Wherever help is needed this worker will be there

From special-needs education to treating refugee children to a day out, Anne Marden has always been on hand to organise the best aid possible

Growing up in Shanghai in the 1930s, Anne Marden saw plenty of poverty around her.

The sufferings of the poor she saw in her youth inspired her to commit herself to a lifetime of helping the less fortunate, devoting herself to decades of aid work, particularly in education.

Marden returned to England with her family before the second world war, and she remained there until the late 1940s when she returned to Asia and married the late Wheelock Marden taipan John Marden. In 1960, she became director of the Red Cross in Hong Kong.

"At the time, we were an adjunct of the British Red Cross," says Marden, 87. "We started a school for physically handicapped children. Back then, if you started with everything working, you had a chance of making good. But if you had a disability of any kind, it was very different. The school was in Kwun Tong, which in those days was an empty hillside. We took in children who could benefit from an education."

It was Hong Kong's first special-needs school, which is today known as the Princess Alexandra Red Cross School. "The Red Cross was very small then. We used to go wherever we were needed," Marden says.

When fires broke out in the squatter areas, she and her colleagues would hand out clothing and blankets to people who had lost everything.

"I remember Typhoon Wanda [in 1962]," she says. "The whole school was rocking … The children had to sit up all night singing songs because of the typhoon roaring outside. The effects of typhoons were very different then."

● ● ● ● ● ● ●

Work instruction 1:
Rewrite the part of the profile of Anne Marden between "Wherever help is" and "poverty around her.", inclusive, replacing "Shanghai" with "Hong Kong".
Work instruction 2:
List every geographic place name that appears in the profile of Anne Marden.
The data that follow have no connection to the profile of Anne Marden.

Source information:
● ● ● ● ● ● ●

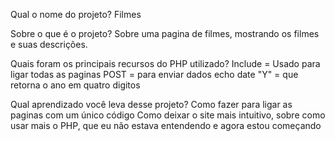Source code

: Qual o nome do projeto?
Filmes

Sobre o que é o projeto?
Sobre uma pagina de filmes, mostrando os filmes e suas descrições. 

Quais foram os principais recursos do PHP utilizado?
Include = Usado para ligar todas as paginas
POST = para enviar dados
echo date "Y" = que retorna o ano em quatro digitos

Qual aprendizado você leva desse projeto?
Como fazer para ligar as paginas com um único código
Como deixar o site mais intuitivo, sobre como usar mais o PHP, que eu não estava entendendo e agora estou começando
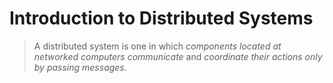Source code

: # Introduction to Distributed Systems

>A distributed system is one in which *components located at networked computers communicate* and *coordinate their actions only by passing messages*.

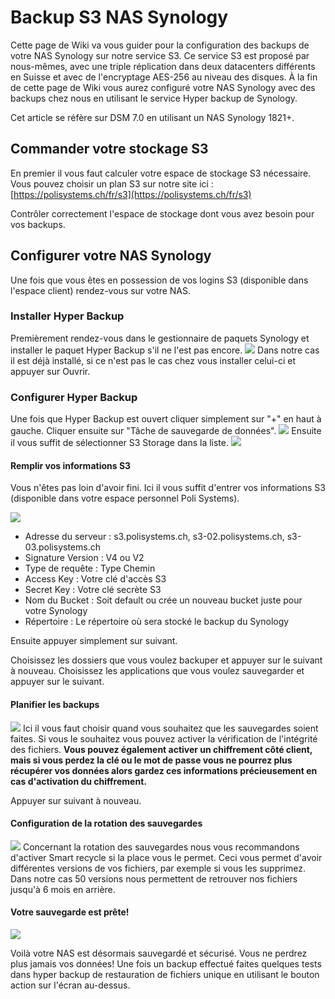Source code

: 
# Backup S3 NAS Synology

Cette page de Wiki va vous guider pour la configuration des backups de votre NAS Synology sur notre service S3.
Ce service S3 est proposé par nous-mêmes, avec une triple réplication dans deux datacenters différents en Suisse et avec de l'encryptage AES-256 au niveau des disques.
À la fin de cette page de Wiki vous aurez configuré votre NAS Synology avec des backups chez nous en utilisant le service Hyper backup de Synology.

Cet article se réfère sur DSM 7.0 en utilisant un NAS Synology 1821+.

## Commander votre stockage S3

En  premier  il  vous  faut  calculer  votre  espace  de  stockage  S3 nécessaire.
Vous pouvez choisir un plan S3 sur notre site ici : [https://polisystems.ch/fr/s3](https://polisystems.ch/fr/s3)

Contrôler correctement l'espace de stockage dont vous avez besoin pour vos backups.

## Configurer votre NAS Synology

Une fois que vous êtes en possession de vos logins S3 (disponible dans l'espace client) rendez-vous sur votre NAS.

### Installer Hyper Backup

Premièrement rendez-vous dans le gestionnaire de paquets Synology et installer le paquet Hyper Backup s'il ne l'est pas encore.
![](https://i.imgur.com/bcYZyZr.png)
Dans notre cas il est déjà installé, si ce n'est pas le cas chez vous installer celui-ci et appuyer sur Ouvrir.

### Configurer Hyper Backup
Une fois que Hyper Backup est ouvert cliquer simplement sur "+" en haut à gauche.
Cliquer ensuite sur "Tâche de sauvegarde de données".
![](https://i.imgur.com/0scqEic.png)
Ensuite il vous suffit de sélectionner S3 Storage dans la liste.
![](https://i.imgur.com/QbpYEkK.png)

#### Remplir vos informations S3
Vous n'êtes pas loin d'avoir fini. 
Ici il vous suffit d'entrer vos informations S3 (disponible dans votre espace personnel Poli Systems).

![](https://i.imgur.com/px1oExF.png)

 - Adresse du serveur : s3.polisystems.ch, s3-02.polisystems.ch, s3-03.polisystems.ch
 - Signature Version : V4 ou V2
 - Type de requête : Type Chemin
 - Access Key : Votre clé d'accès S3
 - Secret Key : Votre clé secrète S3
 - Nom du Bucket : Soit default ou crée un nouveau bucket juste pour votre Synology
 - Répertoire : Le répertoire où sera stocké le backup du Synology

Ensuite appuyer simplement sur suivant.

Choisissez les dossiers que vous voulez backuper et appuyer sur le suivant à nouveau.
Choisissez les applications que vous voulez sauvegarder et appuyer sur le suivant.

#### Planifier les backups

![](https://i.imgur.com/s83dtlr.png)
Ici il vous faut choisir quand vous souhaitez que les sauvegardes soient faites.
Si vous le souhaitez vous pouvez activer la vérification de l'intégrité des fichiers.
**Vous pouvez également activer un chiffrement côté client, mais si vous perdez la clé ou le mot de passe vous ne pourrez plus récupérer vos données alors gardez ces informations précieusement en cas d'activation du chiffrement.**

Appuyer sur suivant à nouveau.

#### Configuration de la rotation des sauvegardes
![](https://i.imgur.com/MtAx415.png)
Concernant la rotation des sauvegardes nous vous recommandons d'activer Smart recycle si la place vous le permet.
Ceci vous permet d'avoir différentes versions de vos fichiers, par exemple si vous les supprimez.
Dans notre cas 50 versions nous permettent de retrouver nos fichiers jusqu'à 6 mois en arrière.

#### Votre sauvegarde est prête!
![](https://i.imgur.com/G1fYUWH.png)

Voilà votre NAS est désormais sauvegardé et sécurisé. Vous ne perdrez plus jamais vos données!
Une fois un backup effectué faites quelques tests dans hyper backup de restauration de fichiers unique en utilisant le bouton action sur l'écran au-dessus.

● ● ● ● ● ● ●

Result 1:
Wherever help is needed this worker will be there

From special-needs education to treating refugee children to a day out, Anne Marden has always been on hand to organise the best aid possible

Growing up in Hong Kong in the 1930s, Anne Marden saw plenty of poverty around her.

Result 2:
Shanghai, England, Asia, Hong Kong, Kwun Tong